Typical methods for biasing MOSFETs include:

• Gate bias circuit (fixed bias)
• Drain-to-gate bias circuit
• Voltage divider bias circuit
• Self-bias circuit

Gate Bias Circuit

The gate voltage in the gate bias circuit is fixed by an external voltage source. There is no voltage drop across the gate resistor in a MOSFET since the gate current is zero (I_G = 0). As a result, the applied bias voltage equals the gate voltage.

Given that the source is typically grounded:

V_G = V_{GS}

KVL application in the drain circuit:

V_{DS} = V_{DD} - I_D R_D

In order to properly bias in the saturation region:

V_{DS} \geq (V_{GS} - V_{TN}), \quad V_{GS} \geq V_{TN}

The MOSFET can be biased in the desired region by choosing the right gate voltage and drain resistance settings.

Drain-to-Gate Bias Circuit Configuration

A separate gate supply is not required thanks to the drain-to-gate bias circuit. Here, automatic biasing is achieved by connecting the gate to the drain via a resistor.

There is no voltage drop across the gate resistor since I_G = 0. Hence:

V_G = V_D

Therefore:

V_{DS} = V_{GS}

KVL application in the circuit:

V_{DS} = V_{DD} - I_D R_D

DC Analysis

In this setup:

• Voltage across R_G = 0
• Gate current I_G = 0
• V_G = V_D
• V_{GS} = V_{DS}

The MOSFET functioning is naturally stabilized by this biasing technique, which usually maintains it in the saturation area.

Voltage Divider Bias Circuit

The gate voltage in this circuit is set using a voltage divider network (R_1 and R_2), which improves control and stability over earlier techniques.
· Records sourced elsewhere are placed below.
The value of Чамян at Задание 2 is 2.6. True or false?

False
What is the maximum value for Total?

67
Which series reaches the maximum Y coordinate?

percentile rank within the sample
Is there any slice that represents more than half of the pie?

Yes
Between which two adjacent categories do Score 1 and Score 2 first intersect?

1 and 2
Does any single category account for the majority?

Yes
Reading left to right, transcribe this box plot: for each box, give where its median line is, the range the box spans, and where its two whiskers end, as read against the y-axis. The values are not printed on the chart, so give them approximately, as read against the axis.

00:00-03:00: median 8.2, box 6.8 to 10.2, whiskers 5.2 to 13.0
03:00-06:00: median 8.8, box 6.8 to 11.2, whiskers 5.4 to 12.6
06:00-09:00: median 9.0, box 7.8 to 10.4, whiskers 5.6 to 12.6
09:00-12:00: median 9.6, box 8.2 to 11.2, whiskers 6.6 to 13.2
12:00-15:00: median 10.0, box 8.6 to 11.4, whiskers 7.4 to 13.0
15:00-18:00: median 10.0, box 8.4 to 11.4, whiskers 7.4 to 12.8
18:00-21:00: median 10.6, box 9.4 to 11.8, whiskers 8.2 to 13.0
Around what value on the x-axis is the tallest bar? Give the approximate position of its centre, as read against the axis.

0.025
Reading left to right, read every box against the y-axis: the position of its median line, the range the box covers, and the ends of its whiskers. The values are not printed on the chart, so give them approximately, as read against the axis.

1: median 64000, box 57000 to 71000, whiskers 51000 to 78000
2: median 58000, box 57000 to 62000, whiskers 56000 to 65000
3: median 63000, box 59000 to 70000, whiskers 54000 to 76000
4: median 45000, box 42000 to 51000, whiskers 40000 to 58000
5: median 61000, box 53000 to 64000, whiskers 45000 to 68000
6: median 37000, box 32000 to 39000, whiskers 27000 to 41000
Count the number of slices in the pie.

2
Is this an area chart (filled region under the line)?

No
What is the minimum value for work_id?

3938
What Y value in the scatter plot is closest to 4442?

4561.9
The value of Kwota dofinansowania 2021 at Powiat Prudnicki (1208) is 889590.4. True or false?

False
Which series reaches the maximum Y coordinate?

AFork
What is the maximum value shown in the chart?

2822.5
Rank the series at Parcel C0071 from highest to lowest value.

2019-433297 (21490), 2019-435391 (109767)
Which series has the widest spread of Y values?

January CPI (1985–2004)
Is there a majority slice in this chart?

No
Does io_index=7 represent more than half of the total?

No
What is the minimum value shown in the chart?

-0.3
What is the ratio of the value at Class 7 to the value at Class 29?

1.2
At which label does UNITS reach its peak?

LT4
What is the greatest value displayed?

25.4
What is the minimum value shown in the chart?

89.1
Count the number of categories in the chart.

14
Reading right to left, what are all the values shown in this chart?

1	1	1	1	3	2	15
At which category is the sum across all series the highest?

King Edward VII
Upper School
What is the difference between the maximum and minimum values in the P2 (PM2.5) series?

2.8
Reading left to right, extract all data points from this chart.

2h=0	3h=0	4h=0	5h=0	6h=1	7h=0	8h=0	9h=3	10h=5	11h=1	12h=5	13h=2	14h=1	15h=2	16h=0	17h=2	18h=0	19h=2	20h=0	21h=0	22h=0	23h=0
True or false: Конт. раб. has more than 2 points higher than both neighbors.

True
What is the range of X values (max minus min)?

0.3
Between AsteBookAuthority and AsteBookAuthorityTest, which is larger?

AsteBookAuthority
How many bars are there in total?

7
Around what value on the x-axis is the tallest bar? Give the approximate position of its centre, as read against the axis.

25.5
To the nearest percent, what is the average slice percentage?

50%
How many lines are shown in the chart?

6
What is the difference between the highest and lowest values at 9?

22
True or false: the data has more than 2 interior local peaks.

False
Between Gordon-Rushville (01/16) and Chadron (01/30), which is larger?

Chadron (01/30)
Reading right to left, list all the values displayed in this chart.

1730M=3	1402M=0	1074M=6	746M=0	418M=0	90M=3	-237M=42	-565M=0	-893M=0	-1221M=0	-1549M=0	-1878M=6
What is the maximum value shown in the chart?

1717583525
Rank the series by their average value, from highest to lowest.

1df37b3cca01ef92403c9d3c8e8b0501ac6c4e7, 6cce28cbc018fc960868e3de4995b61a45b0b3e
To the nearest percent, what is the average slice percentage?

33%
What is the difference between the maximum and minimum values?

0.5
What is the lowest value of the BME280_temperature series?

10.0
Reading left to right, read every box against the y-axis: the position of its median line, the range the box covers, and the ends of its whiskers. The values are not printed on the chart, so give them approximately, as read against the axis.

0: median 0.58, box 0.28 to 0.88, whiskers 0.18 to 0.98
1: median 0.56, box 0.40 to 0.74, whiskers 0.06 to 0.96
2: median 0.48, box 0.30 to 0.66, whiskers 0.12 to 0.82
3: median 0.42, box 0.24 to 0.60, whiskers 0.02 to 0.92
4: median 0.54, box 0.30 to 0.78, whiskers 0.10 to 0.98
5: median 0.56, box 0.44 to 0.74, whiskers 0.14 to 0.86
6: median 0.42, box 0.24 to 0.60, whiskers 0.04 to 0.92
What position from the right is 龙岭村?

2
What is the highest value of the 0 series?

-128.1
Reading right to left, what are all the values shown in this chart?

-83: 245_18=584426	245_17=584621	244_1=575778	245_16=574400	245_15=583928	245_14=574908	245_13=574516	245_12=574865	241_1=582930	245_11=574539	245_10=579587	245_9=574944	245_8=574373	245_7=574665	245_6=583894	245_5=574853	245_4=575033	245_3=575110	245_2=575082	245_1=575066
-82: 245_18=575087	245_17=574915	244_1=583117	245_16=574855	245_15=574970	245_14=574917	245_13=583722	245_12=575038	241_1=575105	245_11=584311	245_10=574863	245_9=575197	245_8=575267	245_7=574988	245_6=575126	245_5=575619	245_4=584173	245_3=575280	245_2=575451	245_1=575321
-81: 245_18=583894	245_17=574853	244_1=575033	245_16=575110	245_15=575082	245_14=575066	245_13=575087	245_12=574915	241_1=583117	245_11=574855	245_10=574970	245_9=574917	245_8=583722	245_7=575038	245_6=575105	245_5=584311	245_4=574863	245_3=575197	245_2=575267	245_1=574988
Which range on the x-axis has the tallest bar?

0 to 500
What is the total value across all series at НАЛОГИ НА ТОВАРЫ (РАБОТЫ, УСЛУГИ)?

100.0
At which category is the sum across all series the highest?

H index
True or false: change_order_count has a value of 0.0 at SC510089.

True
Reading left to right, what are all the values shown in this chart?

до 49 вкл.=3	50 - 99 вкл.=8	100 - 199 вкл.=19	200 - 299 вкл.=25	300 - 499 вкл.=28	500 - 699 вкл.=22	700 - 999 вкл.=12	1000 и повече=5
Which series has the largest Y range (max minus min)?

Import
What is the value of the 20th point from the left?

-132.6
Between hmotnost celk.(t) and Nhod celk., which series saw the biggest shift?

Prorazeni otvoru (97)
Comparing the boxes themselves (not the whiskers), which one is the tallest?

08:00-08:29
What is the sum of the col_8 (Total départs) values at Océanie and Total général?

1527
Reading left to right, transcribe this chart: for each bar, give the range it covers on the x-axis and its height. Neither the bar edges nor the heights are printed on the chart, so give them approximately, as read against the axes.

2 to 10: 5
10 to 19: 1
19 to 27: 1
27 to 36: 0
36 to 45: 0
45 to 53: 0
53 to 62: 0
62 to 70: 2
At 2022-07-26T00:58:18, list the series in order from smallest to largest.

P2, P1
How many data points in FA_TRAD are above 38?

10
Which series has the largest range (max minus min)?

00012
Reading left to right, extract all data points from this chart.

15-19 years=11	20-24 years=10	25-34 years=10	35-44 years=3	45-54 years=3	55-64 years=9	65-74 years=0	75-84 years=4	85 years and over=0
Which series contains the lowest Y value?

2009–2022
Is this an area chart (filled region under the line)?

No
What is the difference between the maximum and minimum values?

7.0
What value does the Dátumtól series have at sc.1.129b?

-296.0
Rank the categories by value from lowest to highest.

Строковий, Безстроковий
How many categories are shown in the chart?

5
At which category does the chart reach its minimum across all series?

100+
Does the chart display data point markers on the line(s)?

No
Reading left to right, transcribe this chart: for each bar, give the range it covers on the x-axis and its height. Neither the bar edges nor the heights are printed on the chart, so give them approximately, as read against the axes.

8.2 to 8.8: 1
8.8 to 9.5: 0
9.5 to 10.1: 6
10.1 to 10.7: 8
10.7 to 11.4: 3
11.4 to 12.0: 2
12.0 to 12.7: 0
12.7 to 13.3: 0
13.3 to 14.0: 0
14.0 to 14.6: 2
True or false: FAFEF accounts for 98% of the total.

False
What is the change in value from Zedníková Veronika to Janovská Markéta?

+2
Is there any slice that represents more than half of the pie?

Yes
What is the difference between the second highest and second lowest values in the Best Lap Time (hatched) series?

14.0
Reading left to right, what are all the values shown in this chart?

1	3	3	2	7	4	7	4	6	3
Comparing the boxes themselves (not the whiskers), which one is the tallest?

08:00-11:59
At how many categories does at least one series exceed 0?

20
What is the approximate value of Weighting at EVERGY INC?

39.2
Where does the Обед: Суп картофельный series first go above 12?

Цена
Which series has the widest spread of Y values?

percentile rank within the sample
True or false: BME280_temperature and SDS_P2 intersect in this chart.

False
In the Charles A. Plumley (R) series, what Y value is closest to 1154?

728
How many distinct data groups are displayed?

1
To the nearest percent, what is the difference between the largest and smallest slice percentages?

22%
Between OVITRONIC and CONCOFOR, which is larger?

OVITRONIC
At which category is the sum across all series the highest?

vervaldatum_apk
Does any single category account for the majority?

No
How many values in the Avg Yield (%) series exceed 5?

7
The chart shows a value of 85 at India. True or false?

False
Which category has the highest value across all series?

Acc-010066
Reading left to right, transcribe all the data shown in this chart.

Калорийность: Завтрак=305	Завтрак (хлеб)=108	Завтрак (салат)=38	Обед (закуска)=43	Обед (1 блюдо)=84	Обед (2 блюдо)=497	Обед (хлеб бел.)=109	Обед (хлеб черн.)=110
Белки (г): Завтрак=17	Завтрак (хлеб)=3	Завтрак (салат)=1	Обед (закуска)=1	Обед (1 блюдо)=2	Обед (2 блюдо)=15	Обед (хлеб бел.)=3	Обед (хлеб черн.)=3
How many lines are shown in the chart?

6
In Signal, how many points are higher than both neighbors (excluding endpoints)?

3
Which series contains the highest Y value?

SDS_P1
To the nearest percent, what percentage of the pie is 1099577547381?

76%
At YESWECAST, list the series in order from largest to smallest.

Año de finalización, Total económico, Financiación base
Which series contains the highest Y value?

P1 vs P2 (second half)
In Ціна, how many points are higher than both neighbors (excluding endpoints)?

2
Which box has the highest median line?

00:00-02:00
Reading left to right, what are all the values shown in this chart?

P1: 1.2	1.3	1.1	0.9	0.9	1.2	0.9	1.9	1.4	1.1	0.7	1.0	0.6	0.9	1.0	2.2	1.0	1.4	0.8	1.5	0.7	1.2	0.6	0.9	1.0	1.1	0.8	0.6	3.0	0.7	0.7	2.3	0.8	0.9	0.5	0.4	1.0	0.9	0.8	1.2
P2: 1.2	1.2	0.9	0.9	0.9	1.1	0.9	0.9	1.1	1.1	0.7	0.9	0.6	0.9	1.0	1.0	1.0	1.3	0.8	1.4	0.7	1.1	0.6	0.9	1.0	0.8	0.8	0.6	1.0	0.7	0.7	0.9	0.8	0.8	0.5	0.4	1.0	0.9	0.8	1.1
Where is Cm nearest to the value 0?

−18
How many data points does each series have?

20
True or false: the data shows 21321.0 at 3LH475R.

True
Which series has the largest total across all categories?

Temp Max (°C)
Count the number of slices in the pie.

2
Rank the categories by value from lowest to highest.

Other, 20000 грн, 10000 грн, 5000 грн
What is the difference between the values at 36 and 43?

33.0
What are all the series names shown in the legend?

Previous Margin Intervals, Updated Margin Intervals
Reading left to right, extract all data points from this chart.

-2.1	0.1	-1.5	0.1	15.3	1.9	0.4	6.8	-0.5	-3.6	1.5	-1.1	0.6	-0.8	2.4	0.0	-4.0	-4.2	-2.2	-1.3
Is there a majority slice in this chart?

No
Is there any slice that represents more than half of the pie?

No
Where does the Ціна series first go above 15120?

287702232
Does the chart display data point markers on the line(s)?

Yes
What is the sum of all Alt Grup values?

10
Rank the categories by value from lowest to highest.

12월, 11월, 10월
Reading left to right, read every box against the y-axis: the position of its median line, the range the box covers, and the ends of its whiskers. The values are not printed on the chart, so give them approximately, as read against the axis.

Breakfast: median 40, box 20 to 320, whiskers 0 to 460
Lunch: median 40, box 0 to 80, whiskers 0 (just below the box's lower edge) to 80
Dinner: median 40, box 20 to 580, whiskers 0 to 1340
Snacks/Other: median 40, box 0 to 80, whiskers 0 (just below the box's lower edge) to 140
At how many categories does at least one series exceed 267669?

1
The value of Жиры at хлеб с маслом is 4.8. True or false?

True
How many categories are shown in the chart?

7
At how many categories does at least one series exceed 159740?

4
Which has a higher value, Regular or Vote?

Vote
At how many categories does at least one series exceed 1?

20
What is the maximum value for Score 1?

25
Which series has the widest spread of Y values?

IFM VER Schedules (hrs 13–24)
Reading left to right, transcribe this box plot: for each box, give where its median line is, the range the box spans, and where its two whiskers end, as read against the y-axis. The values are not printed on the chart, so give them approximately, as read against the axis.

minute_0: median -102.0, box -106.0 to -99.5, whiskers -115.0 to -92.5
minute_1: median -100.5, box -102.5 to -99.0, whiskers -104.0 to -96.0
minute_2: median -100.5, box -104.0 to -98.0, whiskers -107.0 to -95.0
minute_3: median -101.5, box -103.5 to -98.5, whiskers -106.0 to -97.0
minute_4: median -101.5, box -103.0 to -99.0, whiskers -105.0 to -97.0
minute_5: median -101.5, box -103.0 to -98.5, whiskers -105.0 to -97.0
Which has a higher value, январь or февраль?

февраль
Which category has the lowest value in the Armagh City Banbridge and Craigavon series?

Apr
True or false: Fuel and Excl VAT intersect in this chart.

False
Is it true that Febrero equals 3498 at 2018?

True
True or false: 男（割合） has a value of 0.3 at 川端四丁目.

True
Given that I_G = 0, the gate voltage is determined by:

V_G = \left( \frac{R_2}{R_1 + R_2} \right) V_{DD}

Source voltage:

V_S = I_D R_S

Thus:

V_{GS} = V_G - V_S

KVL application in the drain circuit:

V_{DS} = V_{DD} - I_D (R_D + R_S)

In order to function properly in the saturation region:

V_{DS} \geq (V_{GS} - V_{TN}), \quad V_{GS} \geq V_{TN}

This technique is frequently utilized in real-world circuits and offers good bias stability.

Self-Bias Circuit Configuration

The source resistor in the self-bias circuit is used to bias the gate, which is coupled to ground via a resistor.

Given that I_G = 0:

V_G = 0

KVL application from gate to source:

V_{GS} = - I_D R_S

DC Analysis

From the relationship mentioned above:

I_D = - \frac{V_{GS}}{R_S}

This demonstrates that in this configuration, V_{GS} is negative.

• Negative V_{GS} for an enhancement MOSFET indicates no channel creation and the device stays off.
• Therefore, self-bias is inappropriate for MOSFET enhancement.
• The channel for the Depletion MOSFET is already present, thus the device can function correctly.